The defense called the former Governor's youngest sister to the stand Tuesday in week four of the McDonnell corruption trial.
Her name is also Maureen but she goes by 'Mo' to her family.
Mo believes her sister-in-law felt 'trapped' referring to the governor's mansion as that 'prison mansion'.
McDonnell's sister also told the court she has seen Maureen hide things from Bob and try to work things to her benefit.
It's testimony that the former Governor says isn't easy to hear, but is a big part of the defense's case.
"It's very difficult. No one likes to talk about their marriage in front of the entire country but this is part of the case," McDonnell explained.
The former Governor and First Lady are accused of accepting loans and lavish gifts from Star Scientific CEO Johnnie Williams.
Prosecutors say the couple helped Williams promote his dietary supplement in return.
They worked together as part of a corrupt agreement, according to prosecutors.
But, Defense attorneys say Mr. and Mrs. McDonnell couldn't have conspired together because they were hardly on speaking terms when they met Williams.
Mo's testimony Tuesday may have strengthened the defense's argument that her brother's marriage was 'broken'.
A former special assistant to the First Lady also testified that Mr.

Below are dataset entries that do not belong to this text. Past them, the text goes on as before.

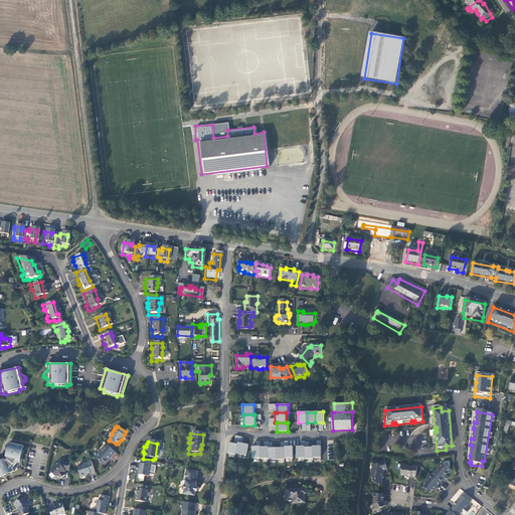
[(246,456),(248,445),(238,443),(237,445),(236,455),(246,456)]
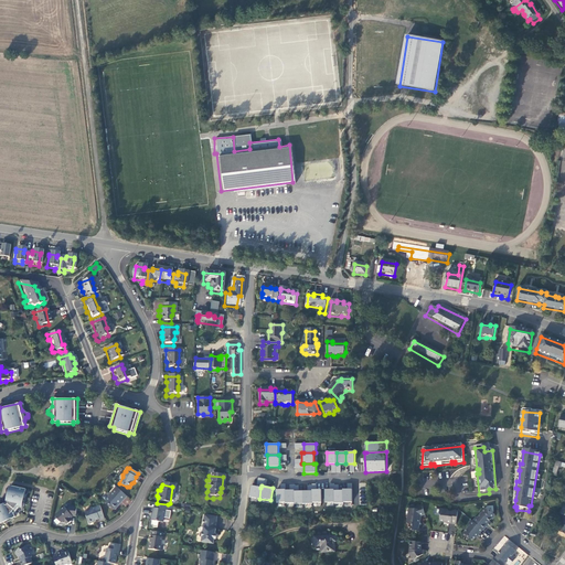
[(24,490),(9,487),(4,503),(0,505),(0,523),(20,514),(24,490)]
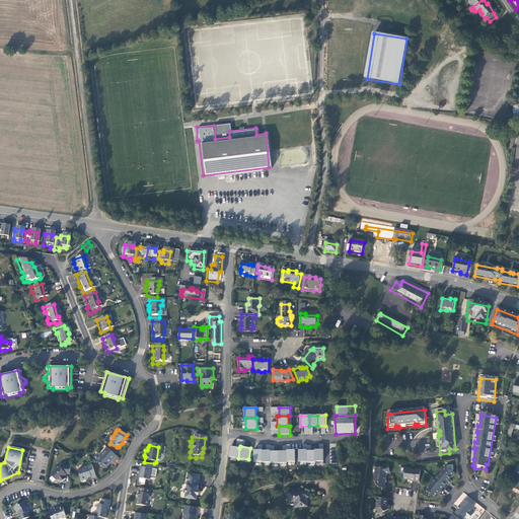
[(112,462),(117,456),(106,447),(99,455),(99,457),(96,459),(96,461),(103,468),(105,468),(107,465),(107,463),(110,461),(112,462)]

McDonnell 'tuned her out' when Maureen took her anger out on him.
Another hot topic for the defense in the past two days has been how much money the McDonnells had in the bank when the allegations are said to have happened.
Defense attorneys called expert witness John Kosowsky to the stand to testify to that.
Kosowsky analyzed financial, bank and credit card statements for the McDonnells.
Witnesses have previously testified that Maureen told them her and her husband's credit cards were 'tapped out' and they were considering filing for bankruptcy.
But, according to Kosowsky the McDonnells still had more than $170,000 in credit available as of May 1, 2011- the same month Williams gave them the initial $50,000 loan.
Kosowsky said the couple also had nearly $13,000 in cash available during that time.
The defense hopes this testimony will prove the former Governor didn't need the loans and that Williams was just a generous friend.